Page excerpt
= = =

# NYE Surge: Boom or Bust in your town



## eyewall (Sep 6, 2015)

Rather than going through every city sub forum I was wondering how you did on New Year's Eve. From what I am seeing it was a letdown for most but some made out ok. So how did you do? How was the surge?


----------



## UberChicago80 (Dec 22, 2016)

I suggest you go through every forum


----------



## K-pax (Oct 29, 2016)

Surge was good... but volume of business wasn't that good. My riders payed a lot more, but due to lots of time between pax, I made about what I would on a normal Saturday night.


----------



## jonnyplastic (Feb 11, 2016)

*Bust in NJ. It came and went in about 2 hours. You would be lucky to get more than 2 surges that nite.*


----------



## K-pax (Oct 29, 2016)

= = =

Items from a dataset
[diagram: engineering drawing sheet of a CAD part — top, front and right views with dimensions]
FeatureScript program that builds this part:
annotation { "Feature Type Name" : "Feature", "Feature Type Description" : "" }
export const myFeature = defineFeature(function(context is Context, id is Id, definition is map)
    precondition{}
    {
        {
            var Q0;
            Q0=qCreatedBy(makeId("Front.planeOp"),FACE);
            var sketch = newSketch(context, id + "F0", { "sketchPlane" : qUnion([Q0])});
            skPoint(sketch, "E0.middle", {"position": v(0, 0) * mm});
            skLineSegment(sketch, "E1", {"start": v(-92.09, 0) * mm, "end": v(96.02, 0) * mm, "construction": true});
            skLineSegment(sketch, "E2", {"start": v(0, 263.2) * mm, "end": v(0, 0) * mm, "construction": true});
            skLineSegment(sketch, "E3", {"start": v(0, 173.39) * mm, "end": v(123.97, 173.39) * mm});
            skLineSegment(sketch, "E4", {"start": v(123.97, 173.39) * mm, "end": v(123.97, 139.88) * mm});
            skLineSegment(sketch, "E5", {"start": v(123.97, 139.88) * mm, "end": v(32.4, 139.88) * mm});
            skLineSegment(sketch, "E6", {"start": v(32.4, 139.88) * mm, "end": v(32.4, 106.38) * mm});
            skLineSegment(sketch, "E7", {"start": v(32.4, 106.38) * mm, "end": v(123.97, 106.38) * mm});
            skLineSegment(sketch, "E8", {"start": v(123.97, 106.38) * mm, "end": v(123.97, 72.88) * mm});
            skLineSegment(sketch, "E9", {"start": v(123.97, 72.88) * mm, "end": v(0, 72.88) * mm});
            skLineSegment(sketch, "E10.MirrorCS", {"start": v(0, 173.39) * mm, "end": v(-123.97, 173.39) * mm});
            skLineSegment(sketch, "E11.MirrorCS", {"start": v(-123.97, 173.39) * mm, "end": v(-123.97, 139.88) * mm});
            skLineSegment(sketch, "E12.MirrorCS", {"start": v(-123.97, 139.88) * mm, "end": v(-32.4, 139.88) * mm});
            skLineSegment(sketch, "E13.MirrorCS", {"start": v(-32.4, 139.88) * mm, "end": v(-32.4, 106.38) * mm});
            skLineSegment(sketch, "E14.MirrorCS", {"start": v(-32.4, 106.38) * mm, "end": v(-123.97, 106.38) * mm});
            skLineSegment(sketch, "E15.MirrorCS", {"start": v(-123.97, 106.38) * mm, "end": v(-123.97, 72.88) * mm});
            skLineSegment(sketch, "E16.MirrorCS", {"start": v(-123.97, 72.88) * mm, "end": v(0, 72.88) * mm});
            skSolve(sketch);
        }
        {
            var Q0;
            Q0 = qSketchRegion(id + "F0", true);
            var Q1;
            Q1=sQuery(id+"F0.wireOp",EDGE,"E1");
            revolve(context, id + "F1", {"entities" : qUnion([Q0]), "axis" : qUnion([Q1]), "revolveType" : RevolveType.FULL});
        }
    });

= = =

Your objective
Carry on the New Year's Eve surge thread from its last line, writing the next post in the same forum style.

Exercise answer
jonnyplastic said:


> *Bust in NJ. It came and went in about 2 hours.  You would be lucky to get more than 2 surges that nite.*


Hmmm I got more than two surges... actually got some really nice ones, but they were spaced far apart all night long until 4 am. I literally made the exact same amount I make during a normal Saturday night. Traffic was terrible compared to normal nights in my market, so it felt more like working rush hour for 8+ hours straight, which is part of why I like to work nights (to avoid driving too much in traffic, cause I want to actually enjoy my job).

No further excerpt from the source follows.